Dataset records:
----

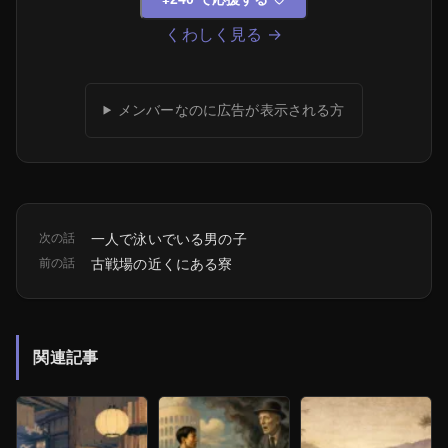
くわしく見る →
メンバーなのに広告が表示される方
次の話
一人で泳いでいる男の子
前の話
古戦場の近くにある寮
関連記事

----

• TASK ITEM
Copy out every line of text in the listing word for word, leaving out the pictures.

• SOLUTION FOR THIS TASK
くわしく見る →
メンバーなのに広告が表示される方
次の話
一人で泳いでいる男の子
前の話
古戦場の近くにある寮
関連記事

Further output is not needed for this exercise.